> **Task brief**
From the listing below, retype exactly the line holding "ottoman: present [921,686,1342,997]", the line holding "flower arrangement: present", and the lines between them; skip everything else.

> **Data for processing**
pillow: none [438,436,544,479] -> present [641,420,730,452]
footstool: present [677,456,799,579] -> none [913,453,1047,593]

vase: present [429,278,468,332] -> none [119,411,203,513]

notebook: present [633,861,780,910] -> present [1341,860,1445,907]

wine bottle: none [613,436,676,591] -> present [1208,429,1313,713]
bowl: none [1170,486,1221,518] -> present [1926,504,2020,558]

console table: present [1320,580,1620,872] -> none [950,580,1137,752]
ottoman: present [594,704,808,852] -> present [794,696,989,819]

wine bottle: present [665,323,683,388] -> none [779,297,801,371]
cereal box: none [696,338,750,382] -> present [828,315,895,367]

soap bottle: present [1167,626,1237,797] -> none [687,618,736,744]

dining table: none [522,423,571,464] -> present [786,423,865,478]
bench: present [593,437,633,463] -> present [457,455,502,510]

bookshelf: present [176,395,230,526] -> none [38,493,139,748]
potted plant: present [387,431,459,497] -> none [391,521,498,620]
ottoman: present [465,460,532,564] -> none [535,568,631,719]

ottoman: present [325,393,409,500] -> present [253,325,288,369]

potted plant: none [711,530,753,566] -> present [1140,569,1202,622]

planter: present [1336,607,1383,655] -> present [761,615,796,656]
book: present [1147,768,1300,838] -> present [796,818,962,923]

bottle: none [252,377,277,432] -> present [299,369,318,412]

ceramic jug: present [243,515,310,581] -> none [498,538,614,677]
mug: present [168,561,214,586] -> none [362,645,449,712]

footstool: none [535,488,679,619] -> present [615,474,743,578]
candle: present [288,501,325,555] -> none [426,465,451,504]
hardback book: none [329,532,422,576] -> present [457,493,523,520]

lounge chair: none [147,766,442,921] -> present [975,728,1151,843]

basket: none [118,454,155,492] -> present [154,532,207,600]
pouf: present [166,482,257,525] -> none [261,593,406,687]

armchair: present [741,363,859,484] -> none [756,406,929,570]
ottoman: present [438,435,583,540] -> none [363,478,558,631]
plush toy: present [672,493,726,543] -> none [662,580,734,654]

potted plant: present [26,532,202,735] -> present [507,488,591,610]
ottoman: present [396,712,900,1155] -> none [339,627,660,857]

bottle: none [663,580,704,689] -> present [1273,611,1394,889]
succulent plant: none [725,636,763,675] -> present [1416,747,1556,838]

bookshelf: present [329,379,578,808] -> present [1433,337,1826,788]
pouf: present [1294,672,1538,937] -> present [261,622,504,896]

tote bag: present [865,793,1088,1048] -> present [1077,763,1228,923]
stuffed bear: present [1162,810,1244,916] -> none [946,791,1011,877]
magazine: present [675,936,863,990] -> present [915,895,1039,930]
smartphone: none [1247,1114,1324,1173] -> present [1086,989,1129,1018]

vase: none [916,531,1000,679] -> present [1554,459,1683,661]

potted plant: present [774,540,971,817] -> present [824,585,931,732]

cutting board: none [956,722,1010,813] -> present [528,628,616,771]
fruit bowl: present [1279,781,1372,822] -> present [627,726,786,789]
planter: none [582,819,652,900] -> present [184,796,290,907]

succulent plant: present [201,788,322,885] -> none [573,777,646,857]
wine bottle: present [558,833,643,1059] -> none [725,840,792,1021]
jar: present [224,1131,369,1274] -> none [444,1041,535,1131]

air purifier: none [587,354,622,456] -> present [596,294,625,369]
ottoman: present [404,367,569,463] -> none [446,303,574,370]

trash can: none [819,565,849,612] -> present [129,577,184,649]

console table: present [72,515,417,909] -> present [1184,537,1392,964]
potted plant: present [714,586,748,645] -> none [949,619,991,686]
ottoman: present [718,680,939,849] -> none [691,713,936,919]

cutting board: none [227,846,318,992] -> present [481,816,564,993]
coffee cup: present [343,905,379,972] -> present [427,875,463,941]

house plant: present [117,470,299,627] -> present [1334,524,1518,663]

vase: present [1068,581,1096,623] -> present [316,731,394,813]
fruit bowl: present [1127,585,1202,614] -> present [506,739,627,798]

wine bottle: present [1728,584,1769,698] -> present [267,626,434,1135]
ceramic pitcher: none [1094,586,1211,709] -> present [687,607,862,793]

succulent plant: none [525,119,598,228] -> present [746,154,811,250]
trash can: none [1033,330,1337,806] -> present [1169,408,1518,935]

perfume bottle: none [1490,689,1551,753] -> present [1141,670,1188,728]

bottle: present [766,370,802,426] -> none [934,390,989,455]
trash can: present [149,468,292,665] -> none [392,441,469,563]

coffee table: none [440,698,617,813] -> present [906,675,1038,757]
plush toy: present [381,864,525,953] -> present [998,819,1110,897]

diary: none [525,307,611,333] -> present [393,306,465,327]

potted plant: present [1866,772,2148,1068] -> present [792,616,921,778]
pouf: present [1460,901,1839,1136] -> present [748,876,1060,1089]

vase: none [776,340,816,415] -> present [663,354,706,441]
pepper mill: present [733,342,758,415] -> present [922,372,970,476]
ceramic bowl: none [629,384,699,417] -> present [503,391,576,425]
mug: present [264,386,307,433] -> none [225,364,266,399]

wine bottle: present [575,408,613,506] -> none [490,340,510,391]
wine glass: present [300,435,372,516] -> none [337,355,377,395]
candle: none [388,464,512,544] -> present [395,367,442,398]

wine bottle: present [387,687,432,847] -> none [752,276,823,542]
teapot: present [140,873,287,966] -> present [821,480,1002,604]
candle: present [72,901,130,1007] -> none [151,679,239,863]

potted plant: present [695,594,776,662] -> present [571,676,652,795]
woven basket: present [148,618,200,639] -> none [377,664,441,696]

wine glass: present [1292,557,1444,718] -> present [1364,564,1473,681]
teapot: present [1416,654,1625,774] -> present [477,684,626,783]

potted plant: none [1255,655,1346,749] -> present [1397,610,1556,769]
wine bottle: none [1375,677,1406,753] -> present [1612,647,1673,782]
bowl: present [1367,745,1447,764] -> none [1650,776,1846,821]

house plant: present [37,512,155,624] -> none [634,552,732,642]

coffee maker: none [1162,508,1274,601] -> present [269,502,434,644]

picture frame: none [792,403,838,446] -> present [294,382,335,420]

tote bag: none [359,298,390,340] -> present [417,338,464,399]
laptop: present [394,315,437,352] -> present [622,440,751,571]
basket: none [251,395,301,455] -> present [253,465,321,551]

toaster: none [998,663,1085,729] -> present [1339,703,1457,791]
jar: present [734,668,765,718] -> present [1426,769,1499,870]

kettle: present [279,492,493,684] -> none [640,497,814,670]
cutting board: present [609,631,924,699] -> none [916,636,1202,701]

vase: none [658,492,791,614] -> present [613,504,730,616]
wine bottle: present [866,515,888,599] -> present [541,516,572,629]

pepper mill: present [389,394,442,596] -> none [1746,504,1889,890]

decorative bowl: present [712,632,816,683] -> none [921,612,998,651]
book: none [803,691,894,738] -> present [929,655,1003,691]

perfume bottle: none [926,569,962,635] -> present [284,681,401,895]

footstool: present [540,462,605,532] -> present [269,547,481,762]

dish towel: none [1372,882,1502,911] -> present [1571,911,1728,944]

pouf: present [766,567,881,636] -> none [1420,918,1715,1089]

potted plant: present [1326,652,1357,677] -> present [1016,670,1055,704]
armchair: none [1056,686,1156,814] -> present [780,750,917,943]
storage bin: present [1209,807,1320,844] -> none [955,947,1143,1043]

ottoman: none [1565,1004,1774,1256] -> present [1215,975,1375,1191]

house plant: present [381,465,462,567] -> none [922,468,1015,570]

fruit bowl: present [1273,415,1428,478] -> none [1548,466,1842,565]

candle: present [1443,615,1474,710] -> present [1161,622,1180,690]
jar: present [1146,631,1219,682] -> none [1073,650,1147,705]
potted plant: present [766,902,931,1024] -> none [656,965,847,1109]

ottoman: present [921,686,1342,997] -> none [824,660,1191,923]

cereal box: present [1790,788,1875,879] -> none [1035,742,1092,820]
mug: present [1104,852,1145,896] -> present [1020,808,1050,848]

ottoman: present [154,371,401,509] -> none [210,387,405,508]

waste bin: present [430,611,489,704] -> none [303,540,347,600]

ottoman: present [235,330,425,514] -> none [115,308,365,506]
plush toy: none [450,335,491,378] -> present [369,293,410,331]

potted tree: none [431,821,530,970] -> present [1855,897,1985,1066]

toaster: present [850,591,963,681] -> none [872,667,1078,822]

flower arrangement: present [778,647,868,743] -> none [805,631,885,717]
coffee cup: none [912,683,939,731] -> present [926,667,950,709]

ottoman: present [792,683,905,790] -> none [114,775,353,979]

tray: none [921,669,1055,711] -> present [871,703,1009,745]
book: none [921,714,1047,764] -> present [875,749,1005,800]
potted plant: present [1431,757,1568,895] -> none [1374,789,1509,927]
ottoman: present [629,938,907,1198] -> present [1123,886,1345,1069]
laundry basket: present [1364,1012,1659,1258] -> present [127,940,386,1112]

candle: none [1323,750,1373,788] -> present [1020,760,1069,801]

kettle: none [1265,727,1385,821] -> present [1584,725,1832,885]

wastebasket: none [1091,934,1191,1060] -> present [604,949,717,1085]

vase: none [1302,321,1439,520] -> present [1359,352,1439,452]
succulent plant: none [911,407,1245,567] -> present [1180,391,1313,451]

> **Answer to this problem**
ottoman: present [921,686,1342,997] -> none [824,660,1191,923]

cereal box: present [1790,788,1875,879] -> none [1035,742,1092,820]
mug: present [1104,852,1145,896] -> present [1020,808,1050,848]

ottoman: present [154,371,401,509] -> none [210,387,405,508]

waste bin: present [430,611,489,704] -> none [303,540,347,600]

ottoman: present [235,330,425,514] -> none [115,308,365,506]
plush toy: none [450,335,491,378] -> present [369,293,410,331]

potted tree: none [431,821,530,970] -> present [1855,897,1985,1066]

toaster: present [850,591,963,681] -> none [872,667,1078,822]

flower arrangement: present [778,647,868,743] -> none [805,631,885,717]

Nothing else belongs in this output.